Sunday, August 06, 2006

Cool Hand Luke


I've managed to make it through 37 years thinking of COOL HAND LUKE only as "the movie where Paul Newman eats a lot of eggs." Since I'm not a particularly big fan of eggs, I never bothered to watch the picture before today.

My loss.

COOL HAND LUKE is, basically, ONE FLEW OVER THE CUCKOO'S NEST on a chain gang. It's a movie about a guy who just can't conform, a guy who seems decent enough, but whose inability to work with or around authority figures fixes his fate before he ever leaves the home. This guy is an unrepentant square peg, and he's stuck in a world dedicated to grinding everyone down to the same shape.

(In my line of work, we fire guys like that as fast as possible because they're an unending stream of headaches. Yeah, yeah, you're an individual - I get it. Now can you do the job we're paying you to do?)

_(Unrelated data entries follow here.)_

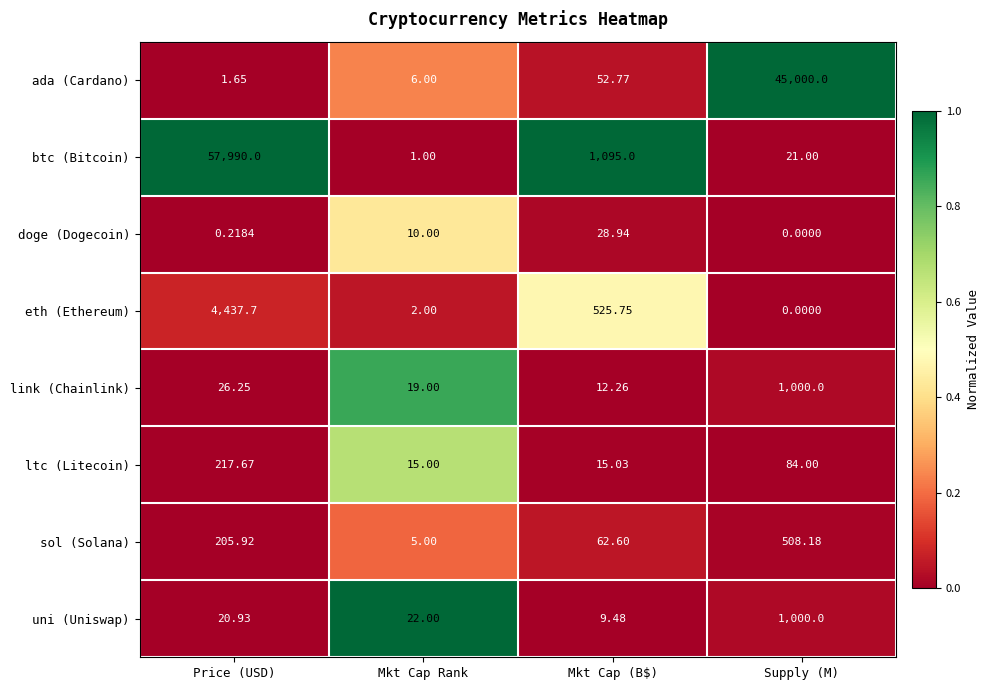

At Mkt Cap Rank, list the series in order from smallest to largest.

btc (Bitcoin), eth (Ethereum), sol (Solana), ada (Cardano), doge (Dogecoin), ltc (Litecoin), link (Chainlink), uni (Uniswap)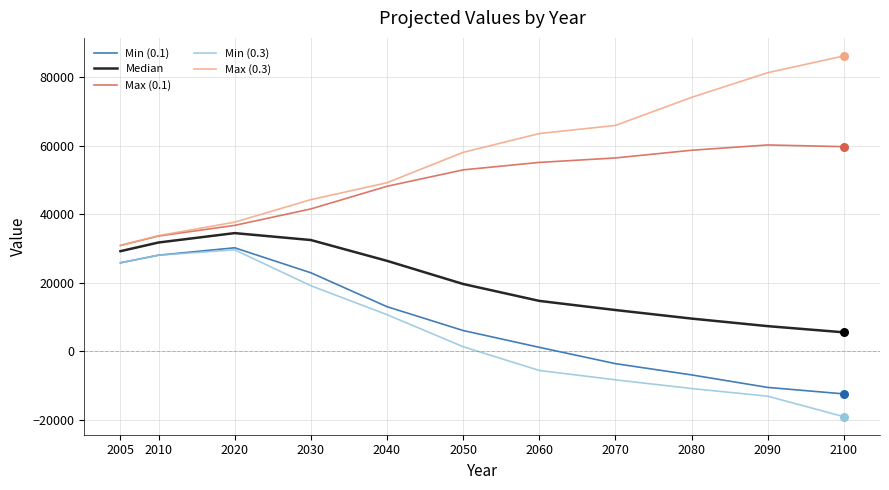

What is the difference between the highest and lowest values at 2100?

105239.5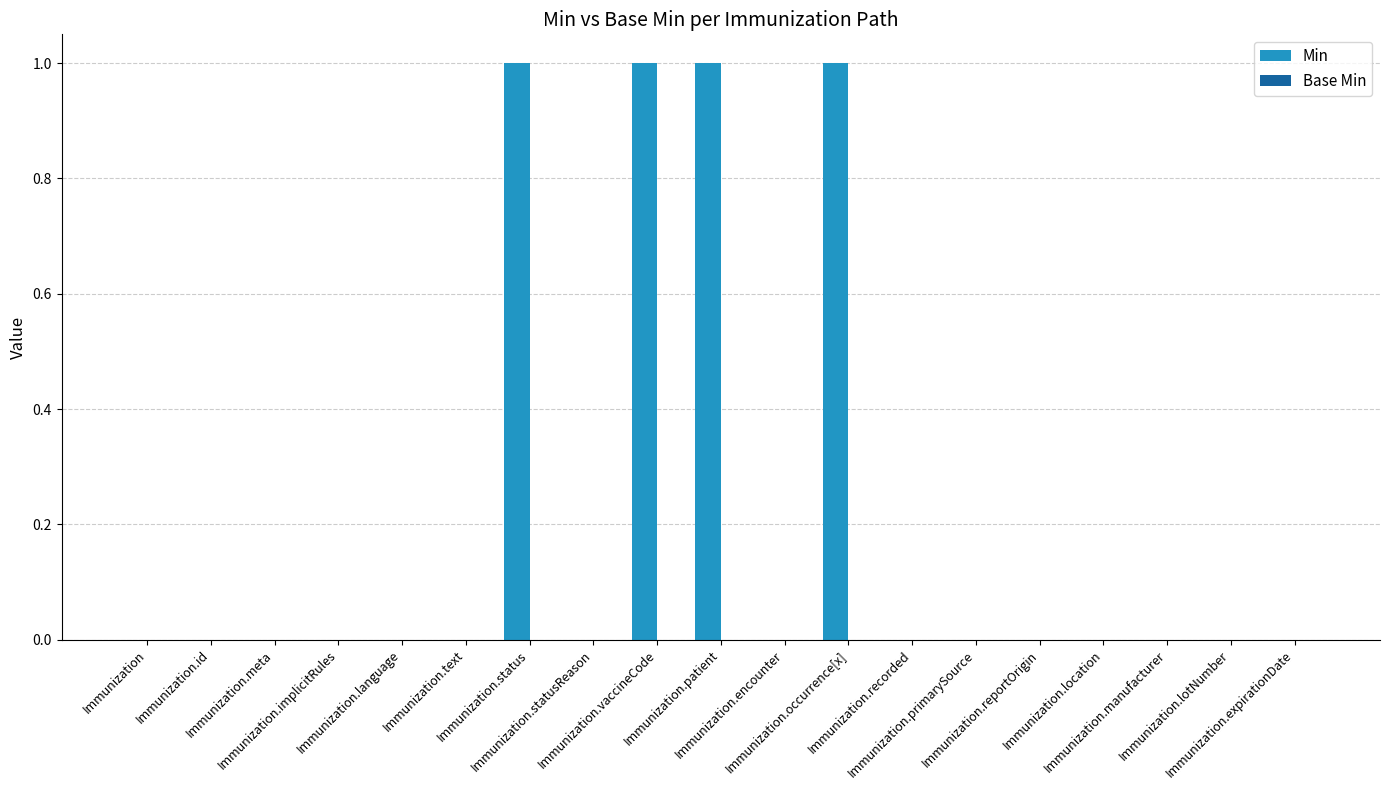

Count the number of data series in this chart.

1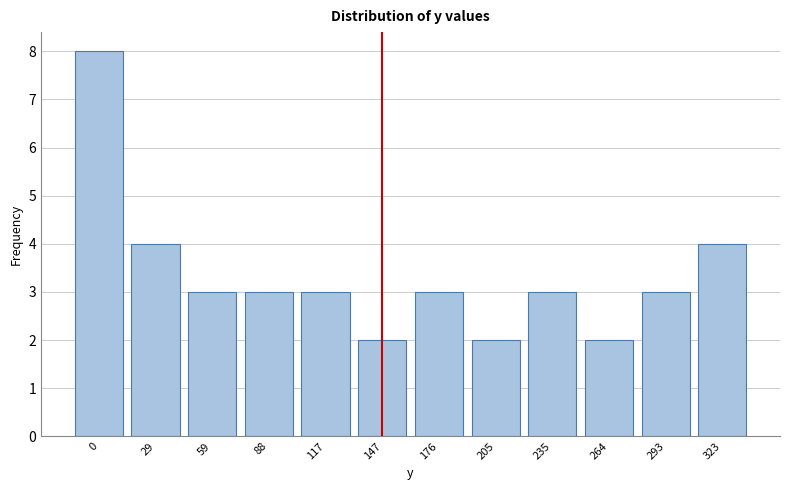

Reading left to right, transcribe all the data shown in this chart.

0=8	29=4	59=3	88=3	117=3	147=2	176=3	205=2	235=3	264=2	293=3	323=4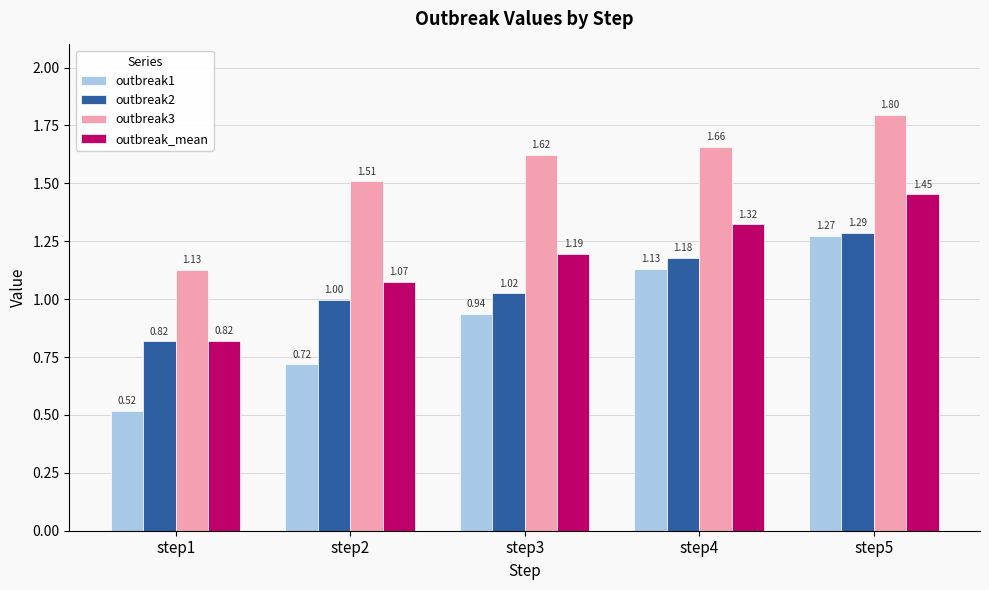

At which category is the sum across all series the highest?

step5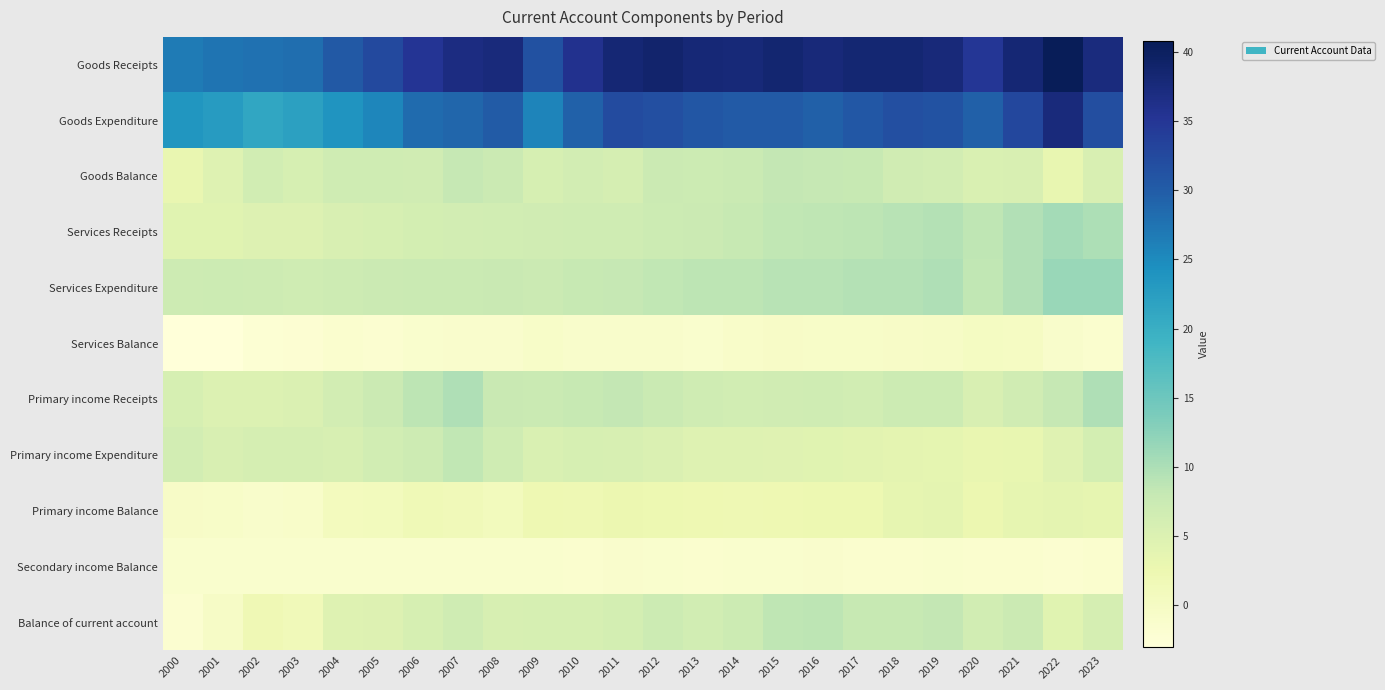

What is the spread (max minus min) of values at 2008?

38.7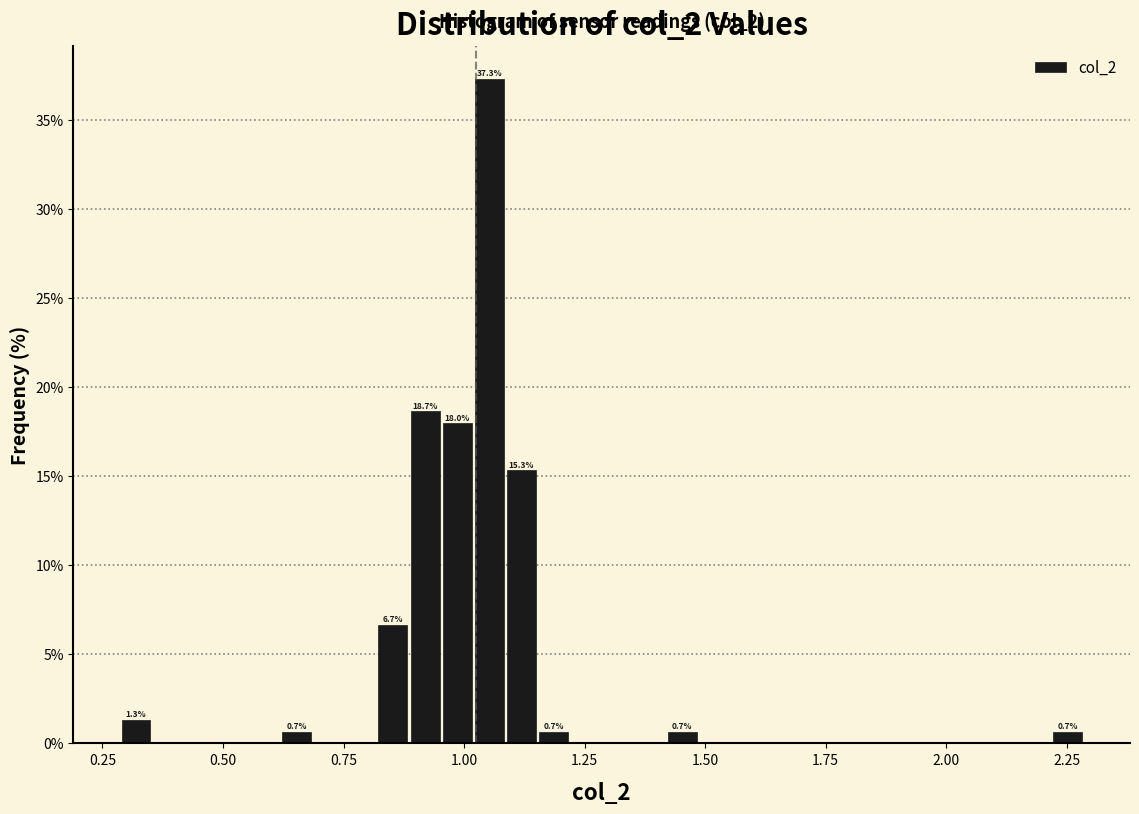

Read against the x-axis, roughly where is the centre of the tallest bar?

1.05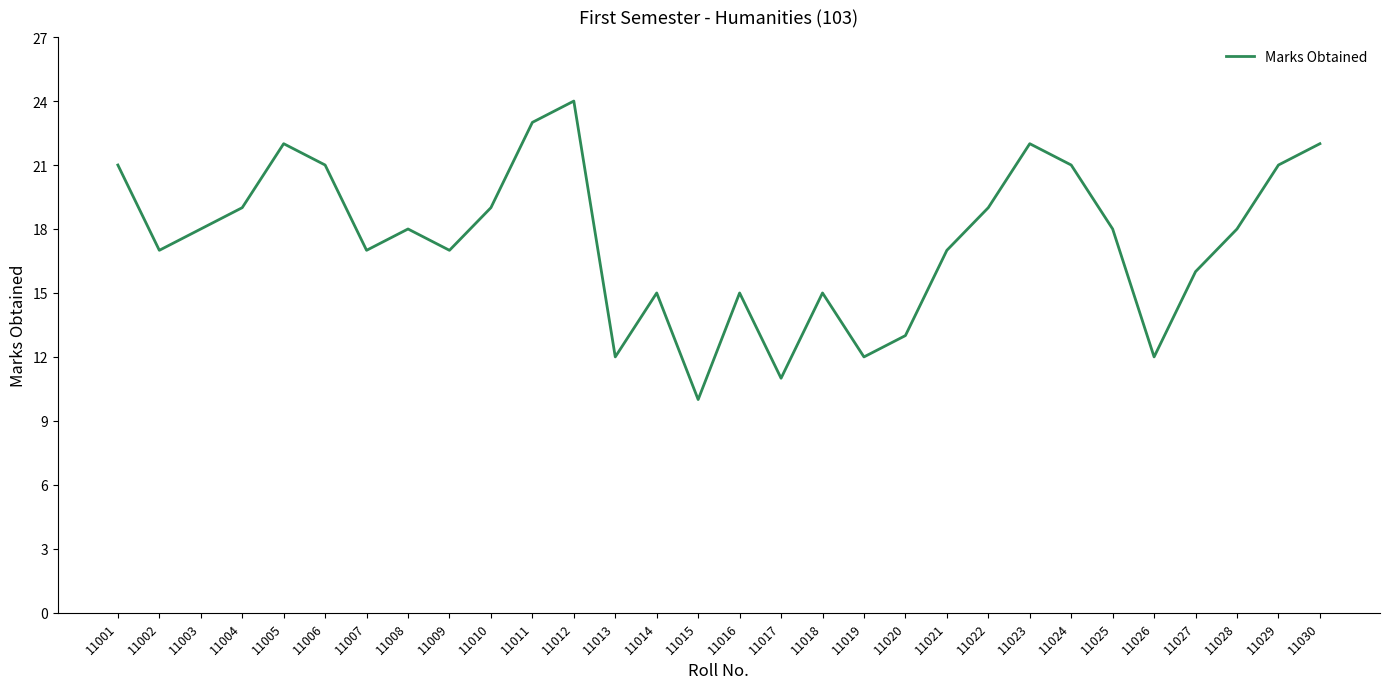

What is the sum of all values?

525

Thing is, I love ONE FLEW OVER THE CUCKOO'S NEST, and I loved COOL HAND LUKE. In addition to spotlighting a virtuoso Newman performance, the movie gives us a real sense of time and place. From its somnolent Lalo Schiffren score to Conrad Hall's photography, we're immersed in the slow, almost eternal rythms of the rural south. The men work, and sleep, and carouse, and pass the time, and create a perfect backdrop for Newman's portrayal of a man who goes from rebel to hero to cynic. In a sense, he's doing even more than that, however. He begins the film as an emotional adolescent, progresses through manhood, and ends with the weariness of age. In the space of just a few short minutes, Newman gives us the human comedy on a chain gang. It's powerful stuff, and it's worth watching.

But I'm still not a big fan of eggs.